При упоминании имени Филиппа все задумываются, даже Бумба замолкает. Только лицо Эдит побледнело, и рука ее гладит шерстку Эсперанто. Не слышно обычного смеха кудрявых девиц. Уже несколько недель они не красятся, не пользуются украшениями и духами. Для кого? Друзья их частью сбежали из Германии, частью вообще перестали с ними встречаться. Теперь они перебегают глазами от Эдит к дверям, и обратно.

– Аполлона выпустили из тюрьмы, – говорит Инга, словно пытаясь удивить себя и всю семью.

– Мы видели его и говорили с ним, – добавляет Руфь.

– Что вы говорите! – удивлен дед.

– Да, он освобожден, дед. Просто открыли перед ним дверь камеры и выпустили.

– Говорил я вам, что не все так плохо, – говорит дед.

– И что он теперь будет делать? – спрашивает Гейнц.

– Приказали ему покинуть Германию в течение месяца.

– И куда он поедет?

– Он получил визу в Южную Америку, и очень доволен. Там неплохо певцам его жанра.

Фрида пересекает комнату в столовую. В руках у нее банка с зелеными сосновыми ветками. Проходит мимо Фердинанда, тот чихает.

– Ш-ш=ш! – выговаривает ему дед.

– Вы уже слышали? – говорит Фердинанд. – Наш друг, Шпац из Нюрнберга, тоже стал нацистом.

– Предупреждала я тебя: перестань говорить глупости, – говорит ему Руфь.

– Это не глупости, а правда. Везде огромные объявления о скором выходе в свет иллюстрированного альбома стихов...

– Какого альбома? – недовольно перебивает его дед.

– Альбома стихов поэта Бено и художника Вольдемара Шпаца о колоссальном шествии нацистов в Нюрнберг! – почти декламирует Фердинанд.

– Но Шпац нарисовал портрет нашего отца, – поднимает голову Эдит, и в голосе ее испуганные нотки. – Портрет отца написан рукой нациста!

– Снять портрет со стены!
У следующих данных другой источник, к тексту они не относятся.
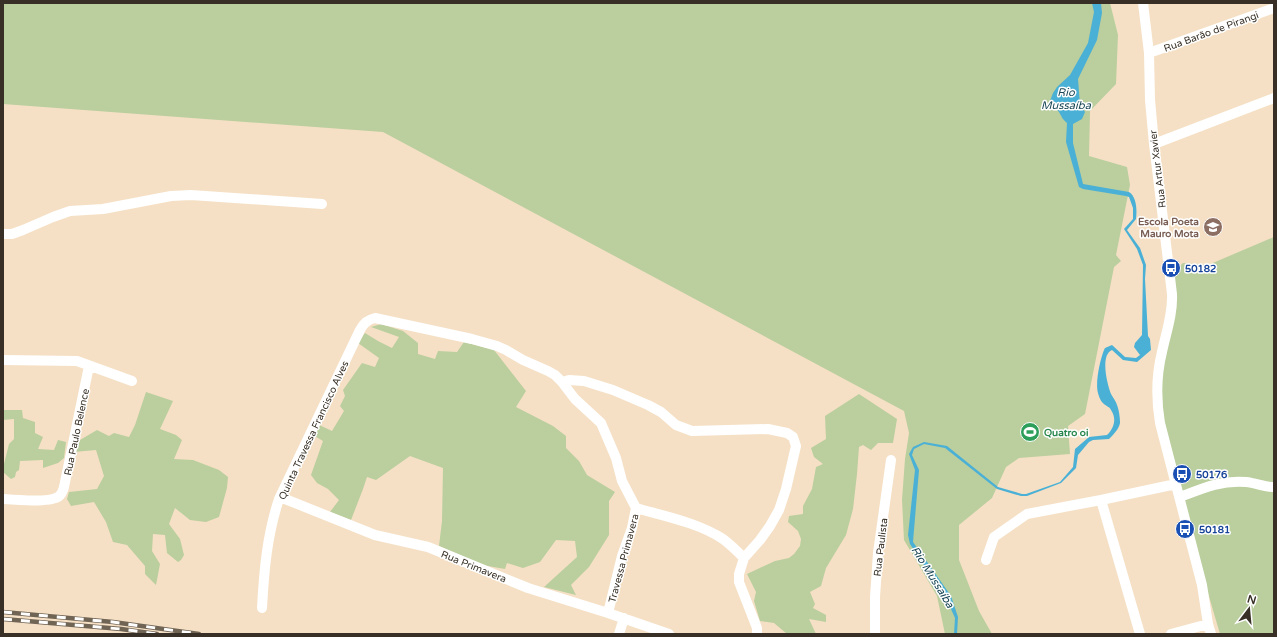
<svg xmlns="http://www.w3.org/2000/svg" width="1277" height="637" font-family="'Varela Round',sans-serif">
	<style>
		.green { fill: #bace9e }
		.water { fill: #4ab0d5 }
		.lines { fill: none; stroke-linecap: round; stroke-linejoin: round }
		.minor { stroke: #fff; stroke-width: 10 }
		.rail-casing { stroke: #706455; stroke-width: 4.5 }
		.rail { stroke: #fff; stroke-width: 3; stroke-dasharray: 9; stroke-linecap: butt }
		.labels { text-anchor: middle; stroke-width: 3; stroke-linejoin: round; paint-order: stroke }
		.street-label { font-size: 10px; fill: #383026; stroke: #fff }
		.education-label { font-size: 10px; font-weight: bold; fill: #785e54; stroke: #fff; text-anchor: end }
		.transit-label { font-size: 10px; font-weight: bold; fill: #164399; stroke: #fff; text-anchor: start }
		.leisure-label { font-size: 10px; font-weight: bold; fill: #27864d; stroke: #fff; text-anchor: start }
		.water-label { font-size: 11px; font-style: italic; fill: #1a4656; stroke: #fff }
	</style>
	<rect width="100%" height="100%" fill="#f5e0c5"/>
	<!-- green -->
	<path class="green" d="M 3,3 L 1110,3 L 1118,35 L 1116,84 L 1090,111 L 1089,156 L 1127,167 L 1130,185 L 1116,255 L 1121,261 L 1114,267 L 1085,414 L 1068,426 L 1070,454 L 1019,458 L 1006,467 L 992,498 L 959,525 L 959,560 L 979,611 L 992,634 L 945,634 L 937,596 L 904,540 L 902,500 L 905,459 L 909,433 L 904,411 L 383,132 L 3,104 Z
		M 1274,237 L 1274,634 L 1220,634 L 1180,497 L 1157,389 L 1173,272 L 1183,263 L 1208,265 Z
		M 381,324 L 403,331 L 418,343 L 418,354 L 435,359 L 438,351 L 457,352 L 464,342 L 494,350 L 526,391 L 516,407 L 553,426 L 566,436 L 566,448 L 579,461 L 587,475 L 615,492 L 609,501 L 609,535 L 589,567 L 571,585 L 576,595 L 544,587 L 577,557 L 575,541 L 556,540 L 540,562 L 523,568 L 507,563 L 505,569 L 482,565 L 439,546 L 442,521 L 443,468 L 410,456 L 376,480 L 367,477 L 363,489 L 351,520 L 330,512 L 339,500 L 328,489 L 317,483 L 311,475 L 323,441 L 313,435 L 315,423 L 332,431 L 344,411 L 340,406 L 345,396 L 343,390 L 362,363 L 375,367 L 379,358 L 358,343 L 365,333 L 378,341 L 392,348 L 399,337 L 371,327 Z
		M 146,392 L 173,401 L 160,429 L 176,435 L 182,440 L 174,459 L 193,460 L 219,470 L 228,477 L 227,488 L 219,517 L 206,522 L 190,520 L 175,508 L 169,524 L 180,539 L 184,555 L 181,560 L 178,562 L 167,553 L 165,535 L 153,534 L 152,551 L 160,564 L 156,585 L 145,574 L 145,566 L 127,545 L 113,542 L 106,522 L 94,502 L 71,506 L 67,499 L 69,492 L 97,489 L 104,476 L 96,450 L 74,452 L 75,440 L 80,440 L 97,430 L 109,436 L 114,433 L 129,437 L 135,425 Z
		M 859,394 L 897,419 L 893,443 L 878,443 L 871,450 L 863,445 L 859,447 L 857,474 L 853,509 L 846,535 L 826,568 L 821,586 L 810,592 L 815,604 L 813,608 L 826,615 L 826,622 L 809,619 L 816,634 L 787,634 L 774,623 L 760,621 L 754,601 L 756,592 L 747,574 L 775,561 L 789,558 L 794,554 L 800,546 L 801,539 L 798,531 L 788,522 L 789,516 L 803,514 L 803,506 L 812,489 L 816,467 L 823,464 L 814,457 L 811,448 L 826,439 L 825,416 Z
		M 3,410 L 22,410 L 23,418 L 35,422 L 35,433 L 43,437 L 38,449 L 54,450 L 58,440 L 66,442 L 64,458 L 58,463 L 43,468 L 43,460 L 20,461 L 19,470 L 16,472 L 15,477 L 11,479 L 3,472 L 3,468 L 9,444 L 14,439 L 14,419 L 3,420 Z"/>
	<!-- water -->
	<path class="water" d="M 1092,3 L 1101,3 L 1102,13 L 1097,40 L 1078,79 L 1080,105 L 1085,112 L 1082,119 L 1073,124 L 1073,143 L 1083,184 L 1129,192 C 1137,197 1137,211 1136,219 L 1127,230 L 1140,248 L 1146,265 L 1145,279 L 1148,336 L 1150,339 L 1151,350 L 1137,362 L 1123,360 L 1112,350 C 1100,355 1107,384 1111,394 C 1113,398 1116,401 1117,405 C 1119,410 1120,418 1120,423 C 1119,429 1113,435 1109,439 L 1093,440 L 1089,442 L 1078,455 L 1076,468 L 1061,483 L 1027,496 L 1021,496 L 997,489 L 945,448 L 924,444 L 914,449 L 912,455 L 919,470 L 913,542 L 951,596 L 958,617 L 957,634 L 954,634 L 955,618 L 947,600 L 910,544 L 908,535 L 915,470 L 909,454 L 913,447 L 924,442 L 947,446 L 998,487 L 1022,494 L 1026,494 L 1060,482 L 1073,467 L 1075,449 L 1089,437 L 1107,435 C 1114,428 1117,419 1111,410 C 1110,407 1106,406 1104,404 C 1101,402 1099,397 1098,393 C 1095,383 1100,360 1104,350 L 1105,348 L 1112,345 L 1125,357 L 1136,358 L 1140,355 L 1134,347 L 1135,343 L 1142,335 L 1143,265 L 1137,249 L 1124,229 L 1133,219 L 1133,208 L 1129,197 L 1126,196 L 1083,189 L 1079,187 L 1066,142 L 1067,123 C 1062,119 1062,117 1059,112 C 1056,108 1053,106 1050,101 L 1053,93 L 1057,87 L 1070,75 L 1088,43 L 1094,12 Z"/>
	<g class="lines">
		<!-- minor -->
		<path class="minor" d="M 1143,3 L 1149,53 L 1150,100 L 1154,144 L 1172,294 C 1173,314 1166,333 1162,352 C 1156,376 1156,399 1160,423 L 1202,585 L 1208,624 L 1211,634
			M 1149,53 L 1274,8
			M 1154,144 L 1274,98
			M 3,234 L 12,234 L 23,230 L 53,217 L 70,211 L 103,209 L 171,196 L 191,195 L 322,204
			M 3,360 L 77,361 L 132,381
			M 562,382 L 569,380 L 584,381 L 613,390 L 648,405 L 661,412 L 676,425 L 692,431 L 768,429 L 787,433 L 793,437 L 796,446 L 786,489 L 779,510 L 770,526 L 760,540 L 744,558 L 739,574 L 739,582 L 757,628 L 757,634
			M 280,497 L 375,535 L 428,547 L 528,588 L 608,613 L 669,634
			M 1180,497 C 1203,488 1221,480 1246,482 C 1256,483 1265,487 1274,487
			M 3,499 C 15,500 48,503 58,497 C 61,495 63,491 64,487 L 89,366
			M 1101,500 L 1140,634
			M 636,508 C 664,516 699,523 723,539 C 731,545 737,551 744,558
			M 986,560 L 994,537 L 1027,514 L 1101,500 L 1176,484
			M 262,608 C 264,571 267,535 279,499 L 360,330 C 364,323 367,320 375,318 L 472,339 L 497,346 L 506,350 L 523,360 L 548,371 L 555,375 L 562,382 L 575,399 L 601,423 L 616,458 L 622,481 L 636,508 L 632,528 L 622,556 L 608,613
			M 619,634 L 624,618
			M 875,634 L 875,597 L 878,553 L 891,460
			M 1171,634 L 1208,624"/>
		<!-- rail casing -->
		<g class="rail-casing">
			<path id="rail" d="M 3,612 L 113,622 L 199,634
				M 3,619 L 121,629 L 157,634"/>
		</g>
		<!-- rail -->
		<use href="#rail" class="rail"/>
	</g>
	<!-- icons -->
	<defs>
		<g id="school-disc" transform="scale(1)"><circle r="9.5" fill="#8d6e63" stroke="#fff"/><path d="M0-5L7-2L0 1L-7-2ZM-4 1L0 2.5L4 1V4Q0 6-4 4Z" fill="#fff"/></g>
		<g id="bus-disc" transform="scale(1)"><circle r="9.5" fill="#1a4fb4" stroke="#fff"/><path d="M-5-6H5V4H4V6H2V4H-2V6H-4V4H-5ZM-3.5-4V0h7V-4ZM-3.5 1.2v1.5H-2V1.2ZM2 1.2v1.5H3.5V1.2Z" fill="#fff"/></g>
		<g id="stadium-disc" transform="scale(1)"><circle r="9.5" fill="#2e9e5b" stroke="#fff"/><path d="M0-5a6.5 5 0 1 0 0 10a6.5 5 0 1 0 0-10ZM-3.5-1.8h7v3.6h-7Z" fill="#fff"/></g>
	</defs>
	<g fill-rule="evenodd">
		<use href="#school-disc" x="1213" y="227"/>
		<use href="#bus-disc" x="1171" y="268"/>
		<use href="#stadium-disc" x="1030" y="432"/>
		<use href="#bus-disc" x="1182" y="474"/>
		<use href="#bus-disc" x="1185" y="529"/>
	</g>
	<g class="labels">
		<!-- street labels -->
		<g class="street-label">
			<text transform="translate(1211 31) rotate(-20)" y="4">Rua Barão de Pirangi</text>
			<text transform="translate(1157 169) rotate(-97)" y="4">Rua Artur Xavier</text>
			<text transform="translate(313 430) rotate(-65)" y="4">Quinta Travessa Francisco Alves</text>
			<text transform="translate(76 432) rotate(-78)" y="4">Rua Paulo Belence</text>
			<text transform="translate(880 547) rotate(-83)" y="4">Rua Paulista</text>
			<text transform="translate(623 558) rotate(-75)" y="4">Travessa Primavera</text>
			<text transform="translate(474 566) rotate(22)" y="4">Rua Primavera</text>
		</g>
		<!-- education labels -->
		<g class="education-label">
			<text x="1199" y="225">Escola Poeta<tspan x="1199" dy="12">Mauro Mota</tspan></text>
		</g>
		<!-- transit labels -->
		<g class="transit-label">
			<text x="1185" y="272">50182</text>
			<text x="1196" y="478">50176</text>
			<text x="1199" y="533">50181</text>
		</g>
		<!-- leisure labels -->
		<g class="leisure-label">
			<text x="1044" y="436">Quatro oi</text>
		</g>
		<!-- water labels -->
		<g class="water-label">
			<text x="1066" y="96">Rio<tspan x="1066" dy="13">Mussaíba</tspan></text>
			<text transform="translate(933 577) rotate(58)" y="4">Rio Mussaíba</text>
		</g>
	</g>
	<!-- border -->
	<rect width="1277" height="637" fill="none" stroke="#383026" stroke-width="8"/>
	<!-- north arrow -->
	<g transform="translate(1249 609) rotate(16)" stroke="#ffffff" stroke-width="3" paint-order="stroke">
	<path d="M0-3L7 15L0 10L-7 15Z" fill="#383026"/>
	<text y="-6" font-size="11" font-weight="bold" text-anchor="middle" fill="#383026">N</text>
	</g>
</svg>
Вернуть его Шпацу! – говорят кудрявые девицы в один голос.

– Но это единственный портрет отца, который у нас есть, – с отчаянием в голосе говорит Эдит.

– Мы не можем оставить у нас портрет, подписанный именем нациста.

– Вы сильно преувеличиваете, – вмешивается Франц, – все, что касается нацистов, сильно вами преувеличено. Хотя они ненавидят евреев, но их нельзя сбрасывать со счетов. Даже доктор Вольф говорит, что...

– Мы не хотим знать, что говорит доктор Вольф, и что говоришь ты. Еще будешь рассказывать нам, как твой доктор, о великой эпохе Германии...

– Точно! Именно так!

– Дети, перестаньте ссориться! Франц еще ребенок. Не спорьте.

– Минуту, дети, пожалуйста, минуту, – слышен голос дяди Альфреда, и все успокаиваются. Руки его спокойны, и спина покоится на спинке стула, – я спрашиваю вас, дети, когда молодой художник из Нюрнберга рисовал портрет вашего отца, он уже был нацистом?

– Альфред, что за вопросы ты задаешь детям. Они что, могли привести нациста в наш дом, в дом их отца?

Руки Эдит замерли на платье, голова Эсперанто у нее на коленях.

– Он был добрым и прямодушным парнем, дядя Альфред. Да, он очень любил нашего отца, очень.